We dropped by a fundraiser for Al Lamberti at Athena by the Sea, a Greek Restaurant at Commercial Boulevard and A1A that's stuck in the same charming but bygone era as the rest of Lauderdale-by-the-Sea. We wanted to personally ask for the same face-to-face interview we've gotten with the twoDemocratic candidates, who will face off in the March primary.
No dice on that -- Lamberti said he hadn't decided whether to talk to us on the record -- but we did arrive just in time for the sheriff's short speech to the attendees, each of whom was encouraged to donate up to the maximum allowable $500.
Here's the flier for the event:
"My biggest fear is complacency," said Lamberti, standing on a raised stage in a tweed jacket. "People tell me to always act like I'm 10 percent behind." Still, he and everyone else seemed pretty convinced he would sweep the Democratic contender.
"The good news is, I'm not a politician," said the sheriff, who has been accused in the past of using outlets like Police Women of Broward County and his "Coffee With the Sheriff" events as de facto campaign platforms. "The bad news is, I'm not a politician." People laughed. He summarized: "I wish the election were tomorrow, so I could stop campaigning and go back to being the sheriff."
The sheriff is attempting to set a record by being the first countywide politician to get on the ballot through petitions; last time, he said, his campaign had to spend $11,000 for a spot. The alternative is collecting signed petitions -- 12,000 of them -- and turning them in to the supervisor of elections. He noted that several journalists -- Buddy Nevins, Anthony Man, and Michael Mayo -- had said he wouldn't be able to secure the ballot through petitioning, and he seems determined to prove them wrong.

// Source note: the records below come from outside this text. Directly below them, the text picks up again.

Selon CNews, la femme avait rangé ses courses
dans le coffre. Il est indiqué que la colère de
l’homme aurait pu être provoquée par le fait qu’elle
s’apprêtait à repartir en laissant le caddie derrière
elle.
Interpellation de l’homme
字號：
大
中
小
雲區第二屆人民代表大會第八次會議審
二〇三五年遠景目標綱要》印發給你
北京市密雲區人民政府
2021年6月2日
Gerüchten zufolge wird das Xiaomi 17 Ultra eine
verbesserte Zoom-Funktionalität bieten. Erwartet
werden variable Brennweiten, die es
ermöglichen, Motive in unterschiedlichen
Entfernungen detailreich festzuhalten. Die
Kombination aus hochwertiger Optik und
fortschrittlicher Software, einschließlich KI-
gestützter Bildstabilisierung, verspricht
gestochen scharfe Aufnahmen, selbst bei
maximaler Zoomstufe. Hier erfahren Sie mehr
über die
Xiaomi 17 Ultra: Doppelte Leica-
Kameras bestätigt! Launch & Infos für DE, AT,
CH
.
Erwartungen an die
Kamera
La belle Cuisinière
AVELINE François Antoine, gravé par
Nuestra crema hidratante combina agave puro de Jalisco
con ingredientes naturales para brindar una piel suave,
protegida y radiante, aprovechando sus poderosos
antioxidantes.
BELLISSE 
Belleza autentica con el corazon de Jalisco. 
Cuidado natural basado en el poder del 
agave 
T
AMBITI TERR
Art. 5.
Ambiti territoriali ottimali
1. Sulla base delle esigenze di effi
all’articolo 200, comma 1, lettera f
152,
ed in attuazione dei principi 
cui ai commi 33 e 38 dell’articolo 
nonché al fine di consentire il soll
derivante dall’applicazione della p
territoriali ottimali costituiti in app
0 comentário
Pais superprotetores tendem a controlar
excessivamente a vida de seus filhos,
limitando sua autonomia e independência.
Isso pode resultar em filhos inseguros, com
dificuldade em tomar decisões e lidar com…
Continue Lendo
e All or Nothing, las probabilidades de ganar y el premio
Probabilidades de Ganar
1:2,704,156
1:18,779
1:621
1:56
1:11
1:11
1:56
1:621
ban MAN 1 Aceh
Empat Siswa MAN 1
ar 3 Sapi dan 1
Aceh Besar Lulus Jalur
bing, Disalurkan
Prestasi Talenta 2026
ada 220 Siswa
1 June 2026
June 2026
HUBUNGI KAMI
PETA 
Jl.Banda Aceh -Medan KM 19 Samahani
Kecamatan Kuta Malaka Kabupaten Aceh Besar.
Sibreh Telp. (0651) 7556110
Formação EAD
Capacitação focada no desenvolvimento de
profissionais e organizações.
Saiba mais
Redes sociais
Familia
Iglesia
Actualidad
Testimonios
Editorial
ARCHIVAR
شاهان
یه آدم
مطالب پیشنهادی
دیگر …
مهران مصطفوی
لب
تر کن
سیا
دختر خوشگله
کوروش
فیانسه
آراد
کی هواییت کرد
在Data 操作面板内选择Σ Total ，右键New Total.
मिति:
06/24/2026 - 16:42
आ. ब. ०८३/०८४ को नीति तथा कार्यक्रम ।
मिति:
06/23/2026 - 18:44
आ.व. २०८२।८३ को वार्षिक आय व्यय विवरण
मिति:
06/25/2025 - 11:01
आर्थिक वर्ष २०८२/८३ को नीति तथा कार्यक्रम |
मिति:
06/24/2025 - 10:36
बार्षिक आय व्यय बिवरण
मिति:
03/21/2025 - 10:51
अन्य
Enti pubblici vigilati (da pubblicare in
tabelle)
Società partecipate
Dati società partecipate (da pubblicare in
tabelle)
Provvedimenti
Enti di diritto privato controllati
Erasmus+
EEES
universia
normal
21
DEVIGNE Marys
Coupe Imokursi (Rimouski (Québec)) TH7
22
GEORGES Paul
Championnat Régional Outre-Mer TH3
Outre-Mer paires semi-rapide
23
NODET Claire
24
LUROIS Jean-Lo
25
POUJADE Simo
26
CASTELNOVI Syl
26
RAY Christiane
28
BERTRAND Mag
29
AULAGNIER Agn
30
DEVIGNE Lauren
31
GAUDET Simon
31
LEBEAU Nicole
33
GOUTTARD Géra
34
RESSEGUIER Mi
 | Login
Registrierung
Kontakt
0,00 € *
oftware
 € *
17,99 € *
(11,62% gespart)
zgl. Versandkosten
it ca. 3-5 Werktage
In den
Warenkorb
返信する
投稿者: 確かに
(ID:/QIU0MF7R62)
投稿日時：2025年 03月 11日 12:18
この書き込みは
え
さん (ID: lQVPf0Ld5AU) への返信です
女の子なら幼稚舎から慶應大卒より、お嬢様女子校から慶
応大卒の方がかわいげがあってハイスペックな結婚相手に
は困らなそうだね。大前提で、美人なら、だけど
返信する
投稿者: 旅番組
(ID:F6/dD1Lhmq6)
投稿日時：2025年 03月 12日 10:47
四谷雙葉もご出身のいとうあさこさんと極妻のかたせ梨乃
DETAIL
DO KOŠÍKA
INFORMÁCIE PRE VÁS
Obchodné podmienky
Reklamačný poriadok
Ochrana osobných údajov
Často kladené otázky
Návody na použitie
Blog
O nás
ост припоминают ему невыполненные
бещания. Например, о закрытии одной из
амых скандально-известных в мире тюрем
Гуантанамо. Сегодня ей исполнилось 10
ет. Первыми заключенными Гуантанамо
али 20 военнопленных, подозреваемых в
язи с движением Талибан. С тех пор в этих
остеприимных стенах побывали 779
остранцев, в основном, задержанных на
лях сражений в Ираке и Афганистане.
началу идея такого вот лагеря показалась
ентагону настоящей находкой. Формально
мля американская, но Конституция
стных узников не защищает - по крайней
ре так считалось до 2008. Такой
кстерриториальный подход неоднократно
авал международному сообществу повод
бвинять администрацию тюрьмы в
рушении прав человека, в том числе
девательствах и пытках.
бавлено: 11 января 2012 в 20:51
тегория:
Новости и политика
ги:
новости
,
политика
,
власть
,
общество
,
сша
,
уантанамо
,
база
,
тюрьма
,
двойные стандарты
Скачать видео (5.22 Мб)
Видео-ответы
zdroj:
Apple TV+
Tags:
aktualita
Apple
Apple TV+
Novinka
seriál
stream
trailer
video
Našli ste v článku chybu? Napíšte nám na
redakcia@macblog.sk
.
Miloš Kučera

Petitions were available at a table near the front, as well as "Keep Al Lamberti" bumper stickers. Regarding the latter, Lamberti said, "They're vinyl, not paper, so if you have a BMW or a Ferrari, they'll peel right off in November."
The Pulp approached Lamberti to ask for an interview like the ones we've gotten with Scott Israel and Louis Granteed. Lamberti was reluctant, saying that he felt this paper's past coverage of his office had been inaccurate and biased against him. He cited a few other reasons, including a distaste for the selection of advertisers in our print edition. When the evening's photographer approached, threatening the slight possibility of a picture of Lamberti talking to a New Times reporter, Lamberti reacted with a reflexive "No!"
We'll hope he sees the light. When and if he does stop campaigning and get back to being the sheriff, we should be able to reach him. That's just part of our job. His too.